Médecins sans frontières se trompe en ôtant les bénéficiaires de leur action de leur identité, par Antonio de la Fuente
Nous recevons un courrier de Médecins sans frontières. Nom et adresse sont correctement écrits. Fait rare, notre nom étant ce qu’il est. Ayant appréciés ces derniers temps des prises de position bien calibrées de MSF sur des dossiers comme la guerre au Congo ou le traitement des demandeurs d’asile en Belgique, ayant entendu le témoignage d’une jeune médecin gantoise rentrée d’Angola qui ne manquait pas de pertinence, nous nous sentons d’autant mieux disposés à en découvrir le contenu.
« Changer les choses est aussi un métier », titre la brochure publicitaire.
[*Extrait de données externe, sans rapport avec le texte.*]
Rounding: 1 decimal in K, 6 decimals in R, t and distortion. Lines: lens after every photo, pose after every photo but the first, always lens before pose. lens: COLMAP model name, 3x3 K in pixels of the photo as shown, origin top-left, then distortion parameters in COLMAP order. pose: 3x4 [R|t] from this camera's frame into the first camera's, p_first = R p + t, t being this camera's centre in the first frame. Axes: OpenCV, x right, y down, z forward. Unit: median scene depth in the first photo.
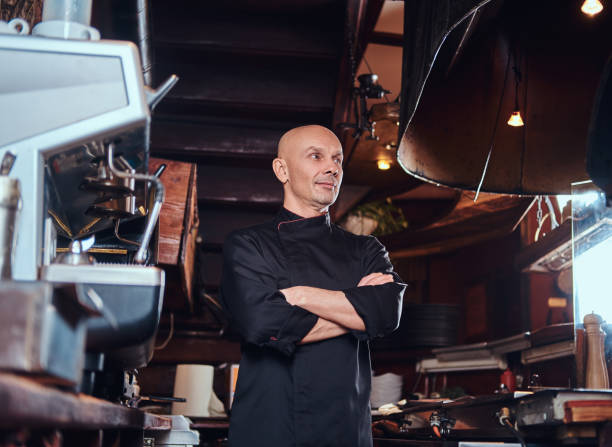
lens RADIAL K [[1044.3, 0, 336.6], [0, 1044.3, 223.5], [0, 0, 1]] dist [-0.019268, 0.002336]
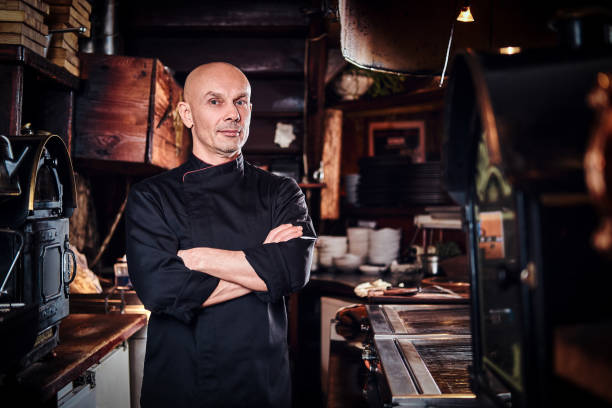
lens RADIAL K [[954.8, 0, 306.0], [0, 954.8, 204.0], [0, 0, 1]] dist [-0.009681, -0.116789]
pose [[0.993803, -0.029294, -0.107230, 0.116439], [0.049731, 0.979896, 0.193212, -0.106388], [0.099414, -0.197348, 0.975280, 0.120863]]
Comme d’habitude, la communication de MSF est de qualité, textes et photos sont percutants, la mise en page est soignée, la titraille attirante. Il n’est plus nécessaire de nous présenter Médecins sans frontières, les médias nous permettent de suivre leurs interventions de secours aux quatre coins du monde. Ce sont donc les Médecins sans frontières qui nous seront présentés. Quatre d’entre eux, Tine, infirmière en Angola, Mabel, architecte en Angola, Valentin, médecin à Kinshasa et Liliane, donatrice MSF. Nous les voyons sur des photos, jeunes et un peu moins jeunes (l’âge moyen du volontaire MSF est de 36 ans), beaux ou en tout cas en bonne santé, leur visage transmettant confiance et sincérité. Nous découvrons leurs parcours avec intérêt et empathie ; ce sont, comme nous croyons l’être nous-mêmes, des gens d’aujourd’hui, raisonnablement optimistes, « donnant le meilleur d’eux-mêmes en acceptant leurs limites ». Si Tine, Mabel et Liliane sont des Européennes, Valentin, lui, est Africain, détail qui nous permet de savoir que plus de 13 mille MSF sont des employés locaux qui partagent avec trois mille expatriés un même état d’esprit. Cette collaboration est, selon MSF, « indispensable pour le bon déroulement de nos interventions ».
Nous n’allons pas répéter ici les griefs qui ont été portés à la communication de MSF. Il y a un point qui nous semble pourtant incontournable. MSF n’est pas le seul concerné, parmi les campagnes en cours ; Action contre la faim, notamment fait de même. Derrière les intervenants de MSF, nous entrevoyons des « intervenus » : des formes anonymes, des victimes de guerres dont nous ne saurions pas qui les a déclenchées ni quand elles vont s’arrêter, des débris d’une tragédie biblique qui n’ont rien à dire sur elles-mêmes. Même pas leur nom, leur vrai nom, qui doit pourtant exister, de la même manière que le nôtre figure si bien écrit, malgré son étrangeté, sur l’enveloppe qui nous est adressée. MSF se trompe en ôtant les bénéficiaires de leur action de leur identité, de leur parole, de leur raison d’être. Même si les donateurs apprécient.
Publié dans Antipodes n° 159, Voyages vers le Sud en ONG, décembre 2002.